California Capitalism
By John W. Huey Jr./Managing Editor

(FORTUNE Magazine) – Anyone who has visited our Silicon Valley bureau in Palo Alto lately (it's in the quaint Victorian house located strategically across the street from the Gordon Biersch microbrewery) may have noticed an entangled chart growing on the whiteboard in writer Melanie Warner's office. Confusing as it is, the chart became essential to Melanie as she sought to untangle the magic and mystery of the Valley's most powerful venture capital firm, Kleiner Perkins Caufield & Byers.
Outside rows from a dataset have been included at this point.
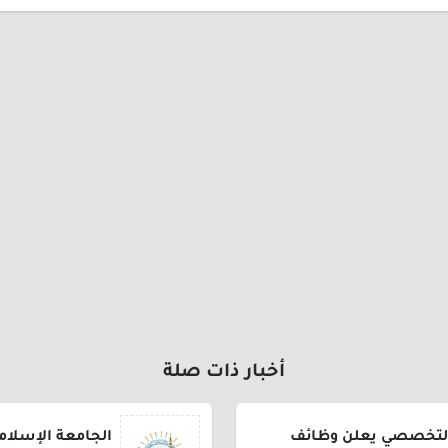
أخبار ذات صلة
لتخصصي يعلن وظائف
الجامعة الإسلام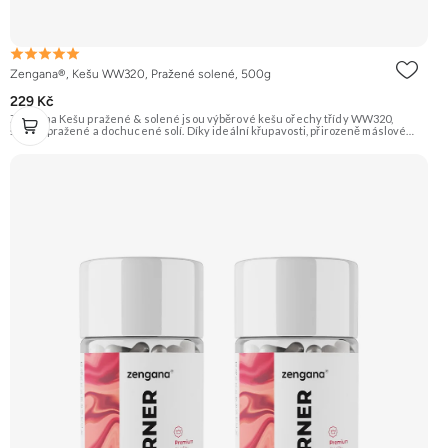
Zengana®, Kešu WW320, Pražené solené, 500g
229 Kč
Zengana Kešu pražené & solené jsou výběrové kešu ořechy třídy WW320,
šetrně pražené a dochucené solí. Díky ideální křupavosti, přirozeně máslové
chuti a kvalitním rostlinným tukům jsou perfektní jako rychlá svačina, do salátů
nebo pro zdravé mlsání kdykoliv během dne. 🌰 100% kešu ⭐Výběrová kvalita
WW320 🧂 Jemně solené 😋 Ideální snack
Unfortunately, we couldn't reproduce Melanie's actual chart; fortunately, we could publish her story--and some other charts inspired by the original. It's a doozy. Most of us already are familiar with Kleiner Perkins' involvement in the financing of the explosive Internet industry; the firm backed such now familiar companies as Netscape, AOL, Excite, Amazon.com, and @Home. Also, readers of FORTUNE for years have followed the technology bets placed by John Doerr, KP's most famous and emblematic investor. What no one at FORTUNE, or anywhere else, has done until now, however, is figure out in fascinating detail how the KP folks actually run their firm, as well as how they earn tons of money for themselves and for those business associates--like Andy Grove, Scott McNealy, Jim Clark, and Steve Case--who have come to be regarded as members of the "KP family." The good news for FORTUNE readers is that this story is exactly what we had in mind when we plucked Melanie out of New York and sent her west with instructions to bring her Wall Street sensibilities and puckish storytelling style to bear on the fanciful, almost casino-like forms of finance that prevail in today's Silicon Valley. Expect more of the same.